Bubba Clinton was widely popular, in terms of the Big Picture; however, for those who did/do hate him, the hatred burns like the fire of a thousand suns. Together with his First Family was a target of harsher personal insult than Reagan and his First Family in their time, but at the same time was top of the polls even more so than RR, all the way through-- best thing that can happen to a President is to have his 8 years coincide with a peacetime economic boom. The general view of Clinton is that of a bright guy with superstar charisma but fatally flawed character, while the Clintophobes see in Bill an abomination before the eyes of the Lord.

Poppy Bush: In the words of Roger Mudd, “the problem with George Bush is that he’s boring, boring, boring…”. He was not widely “hated”. He was not widely “loved”. He was just the President, and he really had nothing to offer beyond more of the same.

Ron: As far as I could tell, the people who felt negatively about Bonzo’s uncle, on the personal side were also of the not-so-much-hate as scorn or despise as an intellectual inferior, in a prefiguring of GWB; and on the policy side, for the greater number of Ronniephobes it was not so much hate as raw fear, namely that this red-baiting arms-racing supply-side cowboy would blunder us into WW3 and/or turn over the Judiciary to Jerry Falwell and/or just let people starve in the streets. Still, the Administration DID have a high “sleaze factor”, and there WAS a hard core of hard-line loathing of what Ron stood for, on the ideological left. But, again, the Gipper held top of the polls

Jimmy: Whenever, in the darkest days of Clinton, someone said that the People of America want a Presidents that tells the truth, I’m sure Mr. Carter punched the wall. Face it: the people of America will tar and feather any leader who gives them The Bad News. We want to be told we should win one for the Gipper even if it’s a bogus story. Carter had good positives as a human being even while in office, bless his lustful heart, but received lots of scorn, not all of it earned, as an executive.

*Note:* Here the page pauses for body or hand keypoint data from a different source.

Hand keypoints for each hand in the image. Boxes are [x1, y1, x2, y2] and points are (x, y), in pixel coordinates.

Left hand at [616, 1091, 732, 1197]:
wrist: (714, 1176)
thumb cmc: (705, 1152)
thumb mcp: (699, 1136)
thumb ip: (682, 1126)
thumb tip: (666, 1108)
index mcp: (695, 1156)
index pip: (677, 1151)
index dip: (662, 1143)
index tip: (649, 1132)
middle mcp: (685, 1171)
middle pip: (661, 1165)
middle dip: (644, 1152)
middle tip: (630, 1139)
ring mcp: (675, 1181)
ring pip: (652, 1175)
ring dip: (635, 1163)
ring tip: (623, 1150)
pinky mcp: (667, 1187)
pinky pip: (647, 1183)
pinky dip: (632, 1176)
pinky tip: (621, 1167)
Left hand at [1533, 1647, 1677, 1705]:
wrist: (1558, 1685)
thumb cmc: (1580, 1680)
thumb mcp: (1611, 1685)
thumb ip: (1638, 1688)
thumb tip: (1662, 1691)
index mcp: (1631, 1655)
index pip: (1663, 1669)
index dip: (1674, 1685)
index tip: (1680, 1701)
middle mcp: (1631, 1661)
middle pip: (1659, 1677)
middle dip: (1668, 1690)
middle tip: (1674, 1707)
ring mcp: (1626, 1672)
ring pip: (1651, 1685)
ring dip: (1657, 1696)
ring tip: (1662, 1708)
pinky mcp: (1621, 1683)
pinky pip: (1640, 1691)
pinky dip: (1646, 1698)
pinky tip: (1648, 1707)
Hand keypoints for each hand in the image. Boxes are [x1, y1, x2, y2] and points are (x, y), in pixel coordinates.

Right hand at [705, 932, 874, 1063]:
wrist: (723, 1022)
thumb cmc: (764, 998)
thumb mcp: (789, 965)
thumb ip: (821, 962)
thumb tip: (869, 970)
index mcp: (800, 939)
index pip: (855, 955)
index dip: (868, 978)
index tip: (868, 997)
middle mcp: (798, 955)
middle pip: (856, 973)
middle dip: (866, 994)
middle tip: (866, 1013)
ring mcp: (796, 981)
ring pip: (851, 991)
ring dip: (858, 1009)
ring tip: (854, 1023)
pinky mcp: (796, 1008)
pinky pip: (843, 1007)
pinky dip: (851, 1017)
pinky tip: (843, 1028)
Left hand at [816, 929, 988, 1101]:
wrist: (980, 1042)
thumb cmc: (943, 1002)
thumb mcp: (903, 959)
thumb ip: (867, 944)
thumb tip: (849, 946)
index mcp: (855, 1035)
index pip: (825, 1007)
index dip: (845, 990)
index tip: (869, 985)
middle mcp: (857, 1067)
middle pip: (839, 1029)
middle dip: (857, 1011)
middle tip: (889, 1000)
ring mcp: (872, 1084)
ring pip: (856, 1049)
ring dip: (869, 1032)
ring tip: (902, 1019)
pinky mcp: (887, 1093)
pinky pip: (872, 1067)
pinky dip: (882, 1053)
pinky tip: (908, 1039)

Jerry Ford: Placeholder president. Not really hated or loved, tended to be ridiculed as a bumbler but considered meh as a leader, except that he earned a ton of negatives for pardoning Nixon… which was a lose/lose situation in any case. He caught only the start of the 1975-1980 period of American suckitude, leaving Carter to bear the brunt of it.

I think the most hated is also the most loved.

Basically presidents who changed things are the ones who caused such emotions. Carter was (IMHO) incompentant, and really didn’t earn either all that much. R.R. was very much loved by some, and hated by others. I think time has shown him to be very benificial and some of those who hated him have moderated their views. G.B. was also pretty ineffective (as seen by most), and falls into the J.C. catagory. W.J.C. I think on one hand as a happy go luckly guy, and people generally like that, so I really don’t see him as hated, though I do have personal beliefs that he has compromized US superpower status. GWB, due to energy prices and some people’s view of the war, I think would currently earn him the title, but only time will tell. Also we have potential president Hillary, which I think many would see her as arrogant and unfit for the presidency.

So right now I see GWB and HRC as the most hated. I do see as time goes on that GWB’s hatred mellows, HRC’s is an unknown.

Nope. He was a very popular President with high approval ratings.

Even LBJ won every state but one in the election in 1964.